**Goal of the exercise:**
Answer these questions about the forum thread on wedding dresses.
(a) What dress size does the first poster give for herself?
(b) From which store did the first poster order a dress?
(c) From what country does Maria B import many of her dresses?

**Source extract:**
=== Section Start ===

# Wedding or special occasion dresses?



## haminka1 (8 Apr 2010)

I'm getting married in May and just can't get hold of a wedding dress. I wouldn't mind a nice special occasion dress instead of the traditional wedding dress either. My problem is : very petite /barely over 5 ft/ and a slender size 6. 
Does anyone know any store in or near Navan /where I live/ or Dublin with such offerings? I'd prefer a longer dress /ankle or mid-calf length/, don't want to look like a mutton dressed as a lamb


----------



## girseach (8 Apr 2010)

Hi theres a clearance sale of wedding dresses in the Fairways hotel in Dundalk, might be lucky, also check out weddingsonline.ie they have a buy and sell section and also forums where you could ask other brides.


----------



## WaterSprite (8 Apr 2010)

Coast, Debenhams or Monsoon are also good places to look.


----------



## truthseeker (8 Apr 2010)

What about a dress in a size 8 (might be easier to find) and then get altered to fit you exactly?


----------



## haminka1 (8 Apr 2010)

truthseeker said:


> What about a dress in a size 8 (might be easier to find) and then get altered to fit you exactly?



thought about that but i'd pay double for all extensive alternations - really petite and i haven't even started looking for shoes - very narrow size 2 /34/


----------



## Ciaraella (9 Apr 2010)

You could gt one made maybe?
mrs2be.ie is also a good site for wedding related info


----------



## Rois (9 Apr 2010)

Have you tried Maria B in Navan - she stocks wedding and cocktail dresses.  Maria is a seamstress herself, so can do any alterations for you.  Plus she imports a lot of her dresses from Italy, so the sizes can be quite small.  Her shop in in the laneway beside Dunnes Stores food store on Trimgate Street.

I have no connection with Maria apart from as a shopper.


----------



## haminka1 (10 Apr 2010)

thank you guys, i ordered a dress from Coast, hope there will be enough time for alternations, if necessary - as the dress has a black belt, i won't need to look for new shoes, yay /would enjoy it normally, but with my shoe size and a two months old baby this would be rather tedious at the moment/.


----------



## Megan (12 Apr 2010)

If you need a name for alterations I can supply one - just outside Navan if thats any help.


----------



## haminka1 (14 Apr 2010)

Megan said:


> If you need a name for alterations I can supply one - just outside Navan if thats any help.



Megan, the dress has just arrived and it looks fantastic! However, as expected, there is a big chunk to be taken away from the bottom otherwise I drag it all around, not even my highest heels could save me so if you could provide the name of the seamstress, i'd really appreciate it


----------



## Megan (14 Apr 2010)

I have pm you.


----------

=== Section End ===

**Record extracts:**
=== Section Start ===

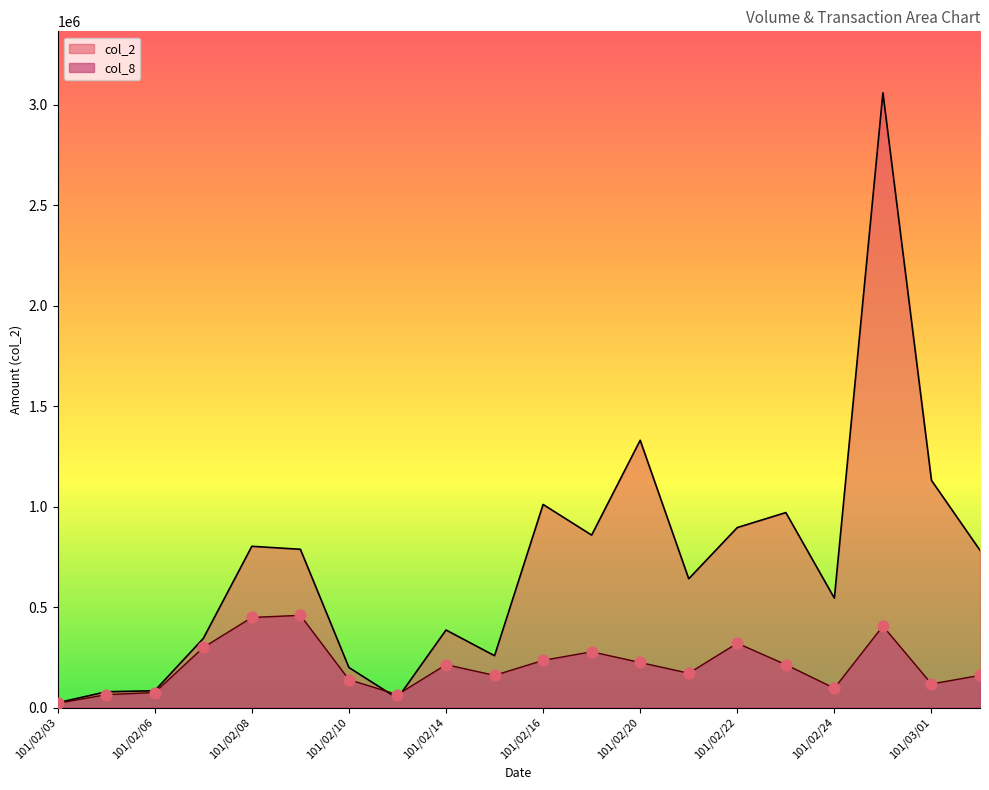

Which series has the widest spread of Y values?

col_2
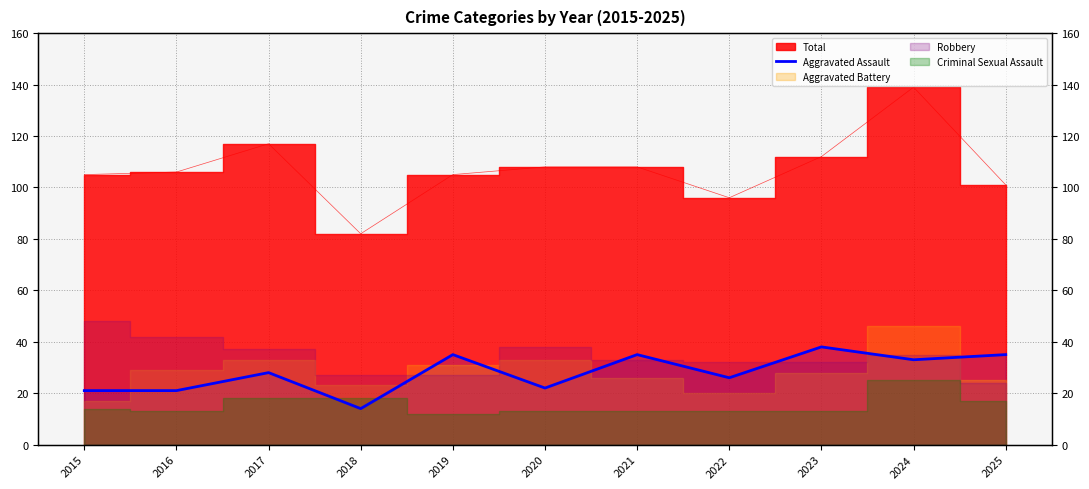

Approximately how many times larger is the value at 2019 compared to 2018?

2.5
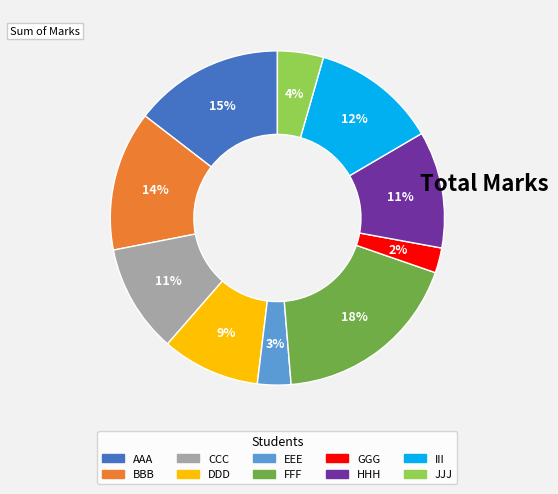

To the nearest percent, what is the combined percentage of GGG and AAA?

17%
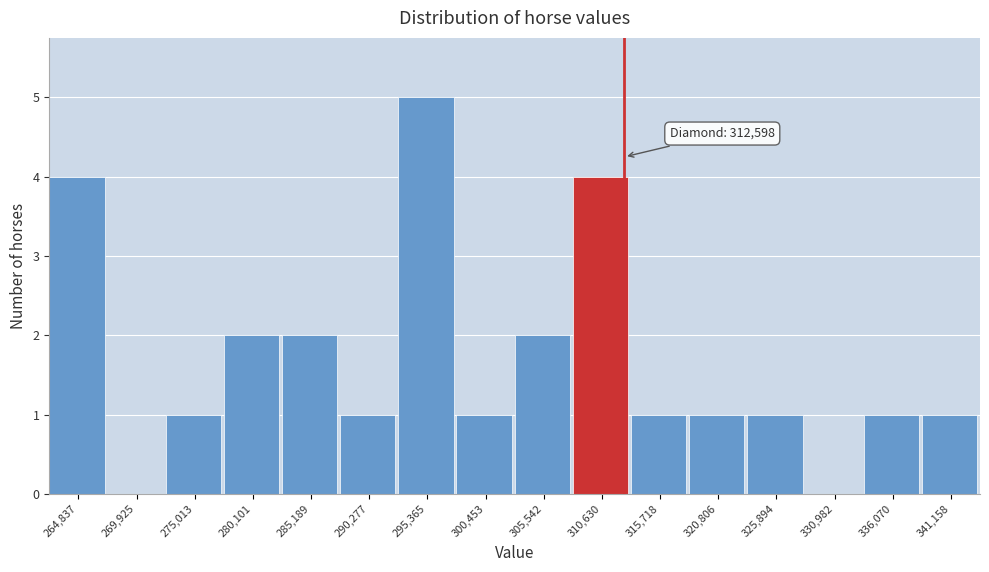

Over which range of the x-axis is the bar tallest?

293000 to 298000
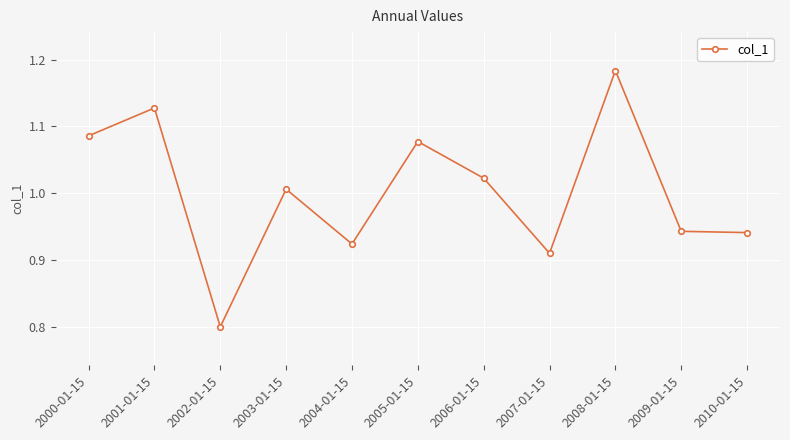

Which label corresponds to the largest value in the chart?

2008-01-15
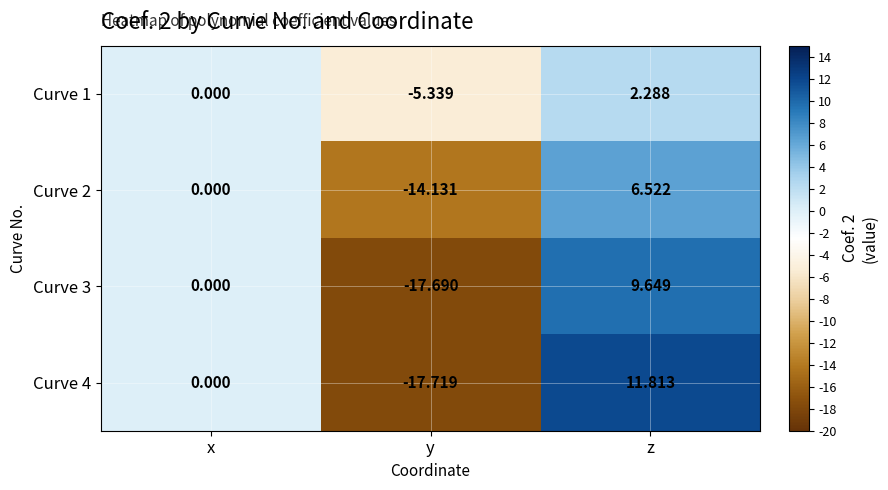

Count the number of categories in the chart.

3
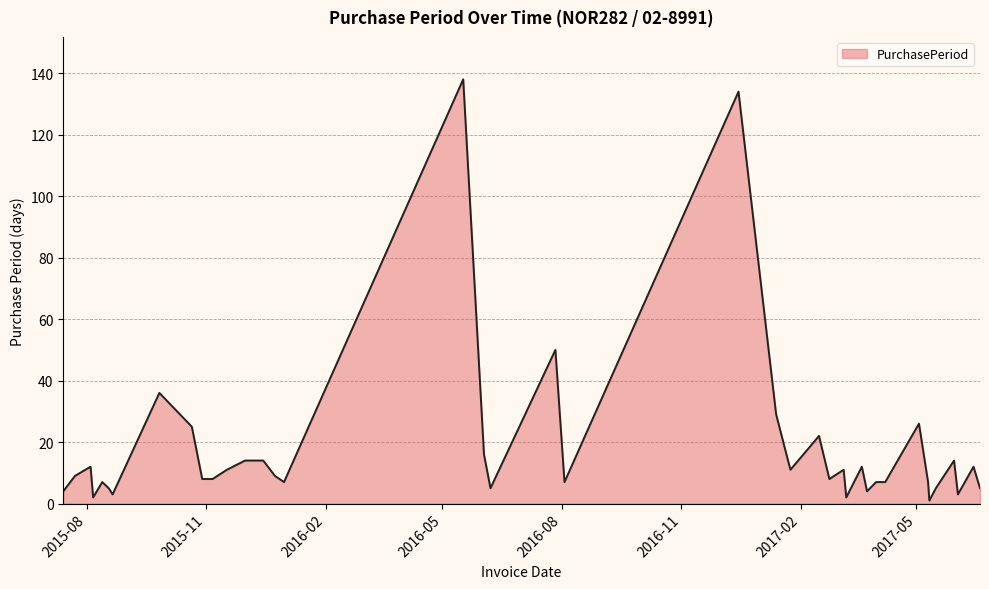

What is the difference between the maximum and minimum values?

137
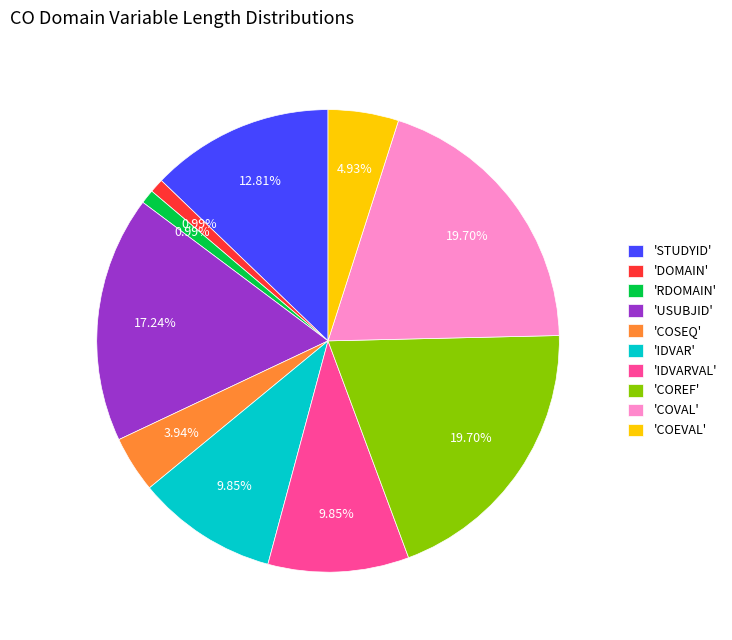

How many slices are in this pie chart?

10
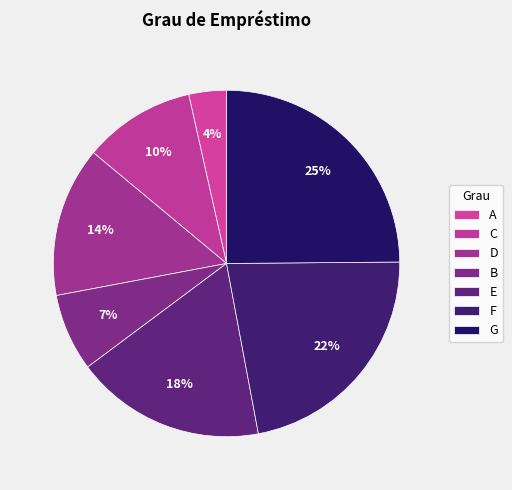

How many slices are in this pie chart?

7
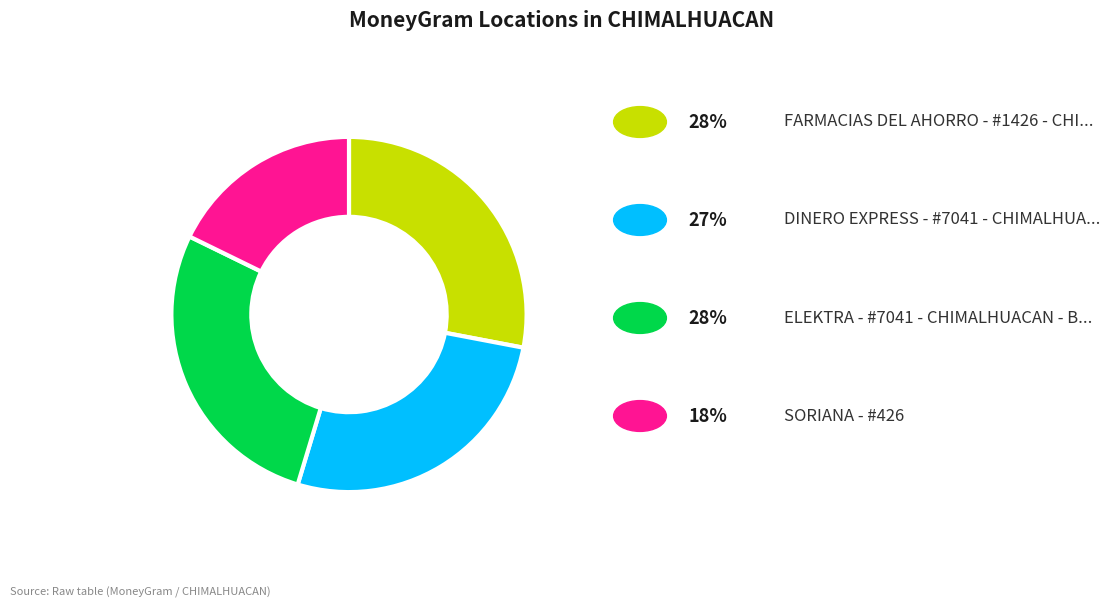

Is there any slice that represents more than half of the pie?

No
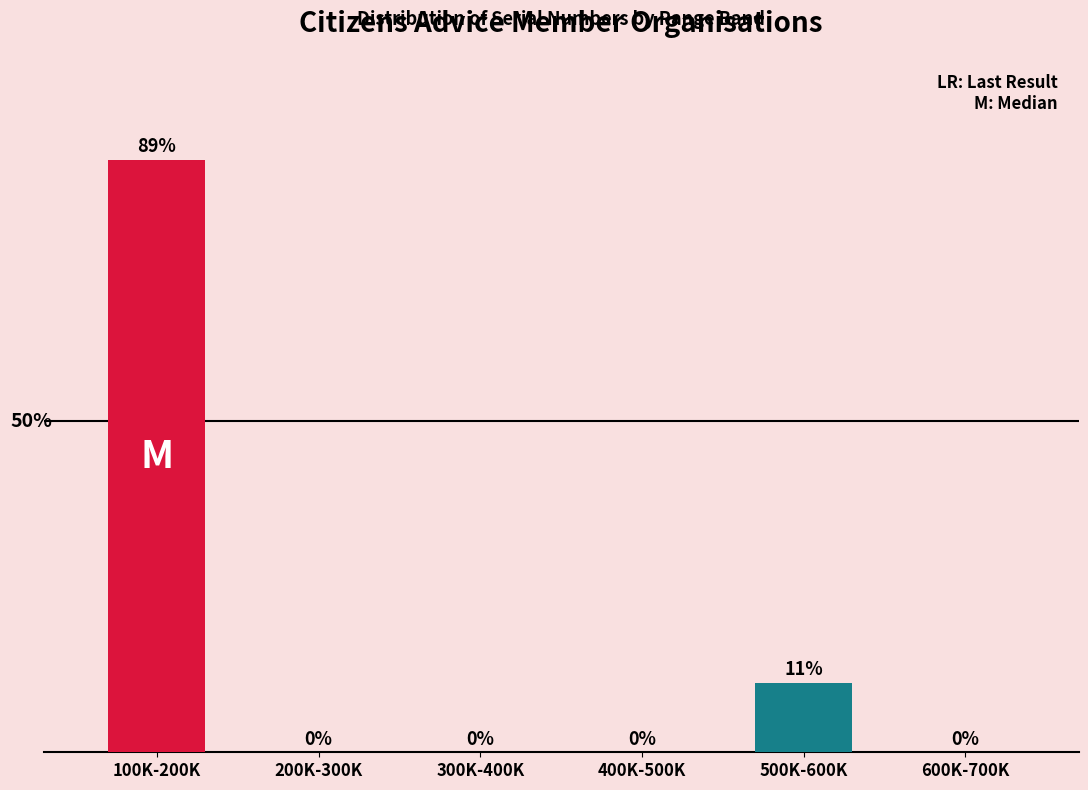

Which label corresponds to the largest value in the chart?

100K-200K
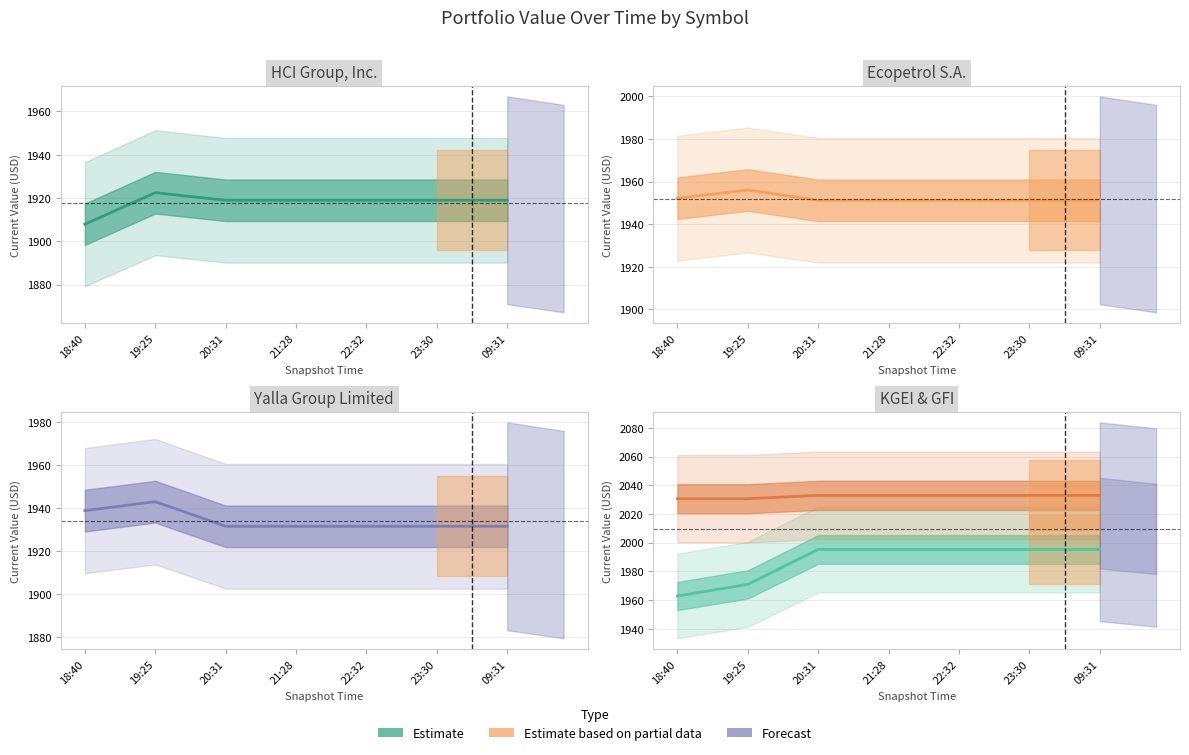

Is the value of YALA at 21:28 greater than the value of EC at 19:25?

No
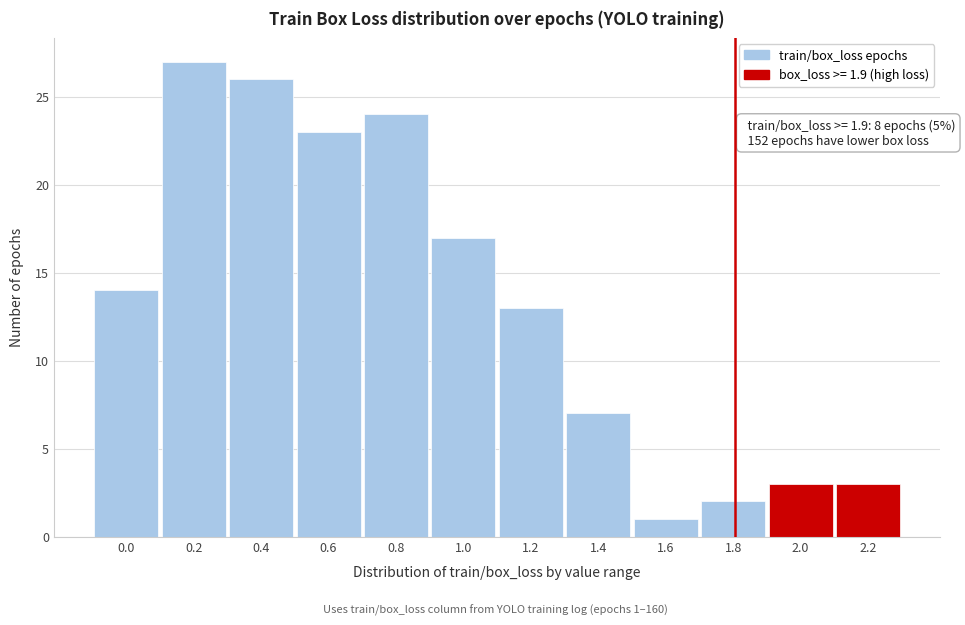

Reading left to right, transcribe all the data shown in this chart.

14	27	26	23	24	17	13	7	1	2	3	3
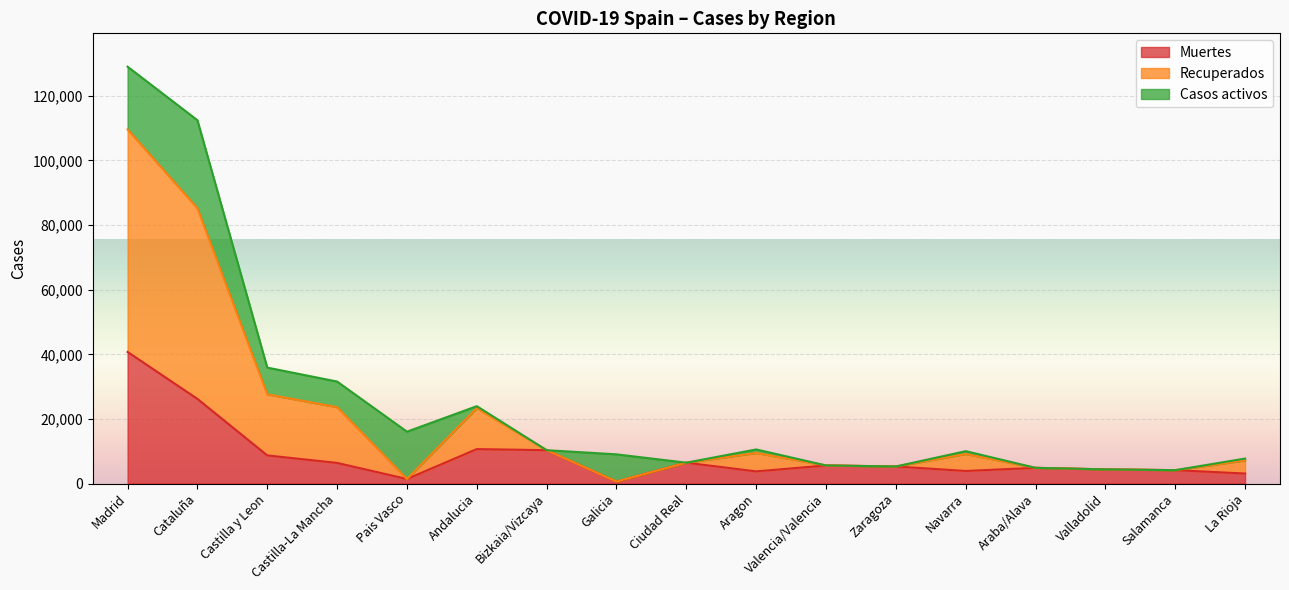

True or false: Muertes has a value of 10332 at Bizkaia/Vizcaya.

True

=== Section End ===

**Solved problem:**
(a) A slender size 6.
(b) Coast.
(c) Italy.